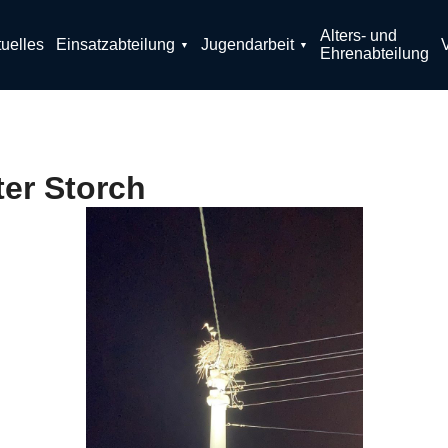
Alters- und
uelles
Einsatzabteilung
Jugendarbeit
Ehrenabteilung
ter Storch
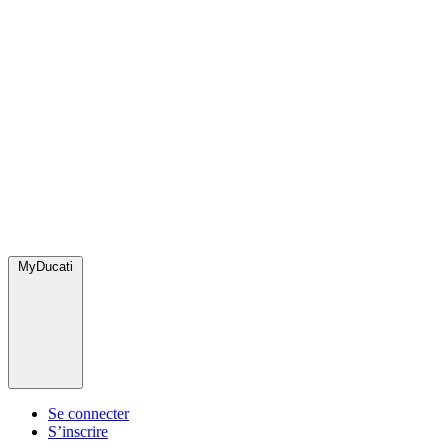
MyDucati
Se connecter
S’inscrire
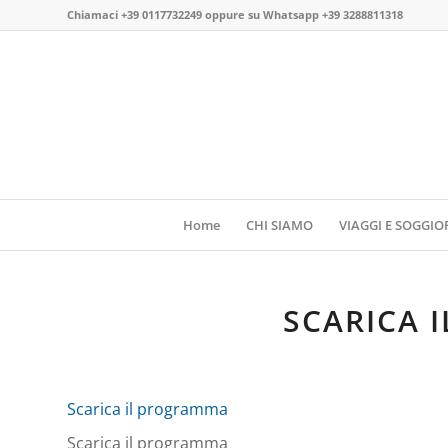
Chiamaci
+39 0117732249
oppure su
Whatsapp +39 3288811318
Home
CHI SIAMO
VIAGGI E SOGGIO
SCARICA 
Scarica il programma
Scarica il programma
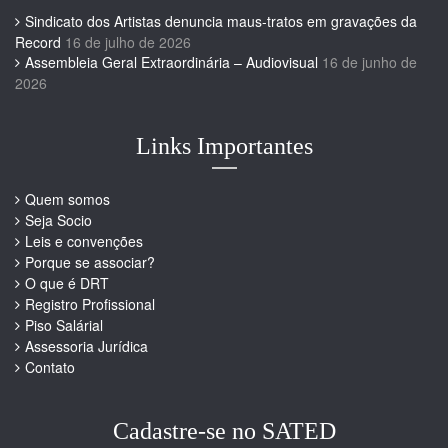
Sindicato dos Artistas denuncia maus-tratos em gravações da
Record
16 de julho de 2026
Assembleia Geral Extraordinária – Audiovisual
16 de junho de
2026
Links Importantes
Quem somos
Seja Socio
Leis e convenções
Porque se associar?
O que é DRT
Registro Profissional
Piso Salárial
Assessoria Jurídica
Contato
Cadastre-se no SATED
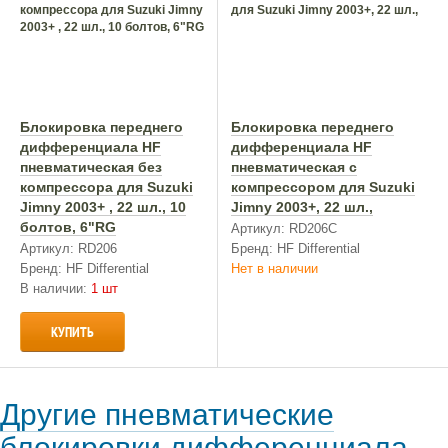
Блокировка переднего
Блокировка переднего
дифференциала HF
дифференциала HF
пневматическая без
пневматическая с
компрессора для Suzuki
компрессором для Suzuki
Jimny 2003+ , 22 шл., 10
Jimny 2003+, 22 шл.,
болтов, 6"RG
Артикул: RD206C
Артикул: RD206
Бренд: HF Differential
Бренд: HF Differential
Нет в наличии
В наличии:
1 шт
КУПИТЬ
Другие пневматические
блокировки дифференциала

# TASK PROMPT
Omit the pictures and restate the rest of the records verbatim.

# OUTPUT OF THE EXERCISE
Alters- und
uelles
Einsatzabteilung
Jugendarbeit
Ehrenabteilung
ter Storch
MyDucati
Se connecter
S’inscrire
Chiamaci
+39 0117732249
oppure su
Whatsapp +39 3288811318
Home
CHI SIAMO
VIAGGI E SOGGIO
SCARICA 
Scarica il programma
Scarica il programma
Sindicato dos Artistas denuncia maus-tratos em gravações da
Record
16 de julho de 2026
Assembleia Geral Extraordinária – Audiovisual
16 de junho de
2026
Links Importantes
Quem somos
Seja Socio
Leis e convenções
Porque se associar?
O que é DRT
Registro Profissional
Piso Salárial
Assessoria Jurídica
Contato
Cadastre-se no SATED
Блокировка переднего
Блокировка переднего
дифференциала HF
дифференциала HF
пневматическая без
пневматическая с
компрессора для Suzuki
компрессором для Suzuki
Jimny 2003+ , 22 шл., 10
Jimny 2003+, 22 шл.,
болтов, 6"RG
Артикул: RD206C
Артикул: RD206
Бренд: HF Differential
Бренд: HF Differential
Нет в наличии
В наличии:
1 шт
КУПИТЬ
Другие пневматические
блокировки дифференциала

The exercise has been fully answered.